Supplementary Figure S2. Bnip3 deletion leads to mitochondrial protein changes. (A, B) Representative fluorescence images of isolated mouse cardiomyocytes from wild‐type (WT) (A) and Bnip3 −/− mice (B) (n = 3 mice each group; n = 6 cardiomyocytes each mouse). Cardiomyocytes were acquired in z‐stacks, mitochondria (red), actin (green) and nuclei (blue). Scale bar, 50 μm. (C) Average volumes of isolated cardiomyocytes from WT (grey) and Bnip3 −/− mice (red) (n = 3 mice each group; n = 6 cardiomyocytes each mouse). (D) Relative mitochondrial amount from WT and Bnip3 −/− mouse hearts. (n = 8 mice each group). (E) Average of actin expression from WT and Bnip3 −/− mouse hearts. (n = 3 each group). (F) Relative OMA1 expression from WT and Bnip3 −/− mouse hearts (n = 3 each group). (G) Relative OPA1 expression from WT and Bnip3 −/− mouse hearts (n = 3 each group). Data are mean ± SD.
Supplementary Figure S3. Mitochondrial shape classification. Related to Figure 6. Overview of shape groups with representative corresponding ellipsoids and 3D models from either xy‐, xz‐ and yx‐view. Polymorphic mitochondria are not represented in globular group.

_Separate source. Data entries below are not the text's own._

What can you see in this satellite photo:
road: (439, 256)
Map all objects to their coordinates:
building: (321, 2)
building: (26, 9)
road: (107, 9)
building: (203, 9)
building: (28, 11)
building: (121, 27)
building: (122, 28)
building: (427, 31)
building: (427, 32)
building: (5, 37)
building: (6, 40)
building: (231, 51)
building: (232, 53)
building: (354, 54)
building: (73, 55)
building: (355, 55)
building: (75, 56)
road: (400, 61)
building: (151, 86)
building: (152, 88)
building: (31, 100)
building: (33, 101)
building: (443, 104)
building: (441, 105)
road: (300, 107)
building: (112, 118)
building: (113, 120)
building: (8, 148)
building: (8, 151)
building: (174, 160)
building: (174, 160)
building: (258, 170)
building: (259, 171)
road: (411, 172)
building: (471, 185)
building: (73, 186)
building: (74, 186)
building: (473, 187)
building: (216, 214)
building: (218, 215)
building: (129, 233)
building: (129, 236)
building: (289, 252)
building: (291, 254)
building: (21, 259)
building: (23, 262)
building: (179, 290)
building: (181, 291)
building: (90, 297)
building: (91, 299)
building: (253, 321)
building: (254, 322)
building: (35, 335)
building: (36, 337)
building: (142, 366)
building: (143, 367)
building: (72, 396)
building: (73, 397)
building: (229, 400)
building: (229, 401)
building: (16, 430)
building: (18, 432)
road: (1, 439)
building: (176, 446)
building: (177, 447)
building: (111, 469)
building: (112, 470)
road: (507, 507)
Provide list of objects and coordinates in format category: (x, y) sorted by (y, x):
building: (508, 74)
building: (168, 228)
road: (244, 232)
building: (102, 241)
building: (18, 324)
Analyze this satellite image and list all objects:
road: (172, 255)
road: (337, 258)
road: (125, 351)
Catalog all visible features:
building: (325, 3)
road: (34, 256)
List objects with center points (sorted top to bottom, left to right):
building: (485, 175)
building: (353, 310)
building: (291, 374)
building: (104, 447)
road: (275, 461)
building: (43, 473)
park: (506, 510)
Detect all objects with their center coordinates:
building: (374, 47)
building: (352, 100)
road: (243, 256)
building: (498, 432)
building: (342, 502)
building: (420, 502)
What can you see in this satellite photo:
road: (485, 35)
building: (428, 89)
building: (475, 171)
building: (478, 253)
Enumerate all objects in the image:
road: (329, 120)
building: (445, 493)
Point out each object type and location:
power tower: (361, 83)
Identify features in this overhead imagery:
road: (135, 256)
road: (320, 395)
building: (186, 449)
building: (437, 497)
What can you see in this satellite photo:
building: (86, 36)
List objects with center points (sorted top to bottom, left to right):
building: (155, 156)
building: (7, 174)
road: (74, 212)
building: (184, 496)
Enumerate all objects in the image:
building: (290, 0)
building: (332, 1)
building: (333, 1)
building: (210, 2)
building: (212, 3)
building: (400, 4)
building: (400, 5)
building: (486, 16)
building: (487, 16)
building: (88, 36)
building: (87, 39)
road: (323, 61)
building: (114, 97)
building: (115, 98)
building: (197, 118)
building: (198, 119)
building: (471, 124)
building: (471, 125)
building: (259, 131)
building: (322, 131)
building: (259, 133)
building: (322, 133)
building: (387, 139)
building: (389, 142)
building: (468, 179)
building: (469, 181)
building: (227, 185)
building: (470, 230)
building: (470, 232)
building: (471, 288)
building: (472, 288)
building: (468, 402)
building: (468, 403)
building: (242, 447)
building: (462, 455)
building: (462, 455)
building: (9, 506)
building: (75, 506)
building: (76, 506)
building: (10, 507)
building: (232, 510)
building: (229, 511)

Supplementary Figure S4. Imaging of human myocarditis. (A‐D) 2D electron micrographs of heart tissue in human myocarditis (n = 1). TEM overview (A) and closeup image (B) of a longitudinal orientated cardiomyocyte depicting cluster formation (red) and damaged mitochondria (cyan) as well as distorted myofibrils (yellow). See also Supporting Information Movie S8
Supplementary Listing S1. Mitochondrial classification algorithm. Custom script to align mitochondria into shape groups based on Python coding language. Data are extracted from a coma separated value (.csv) file that listed the shape parameters of each unique mitochondrion in a separate row. Parameter ranges enter the algorithm via the dictionary object that refers to ‘limits’.
Data Availability Statement
Image stacks and model files are available from the authors upon request.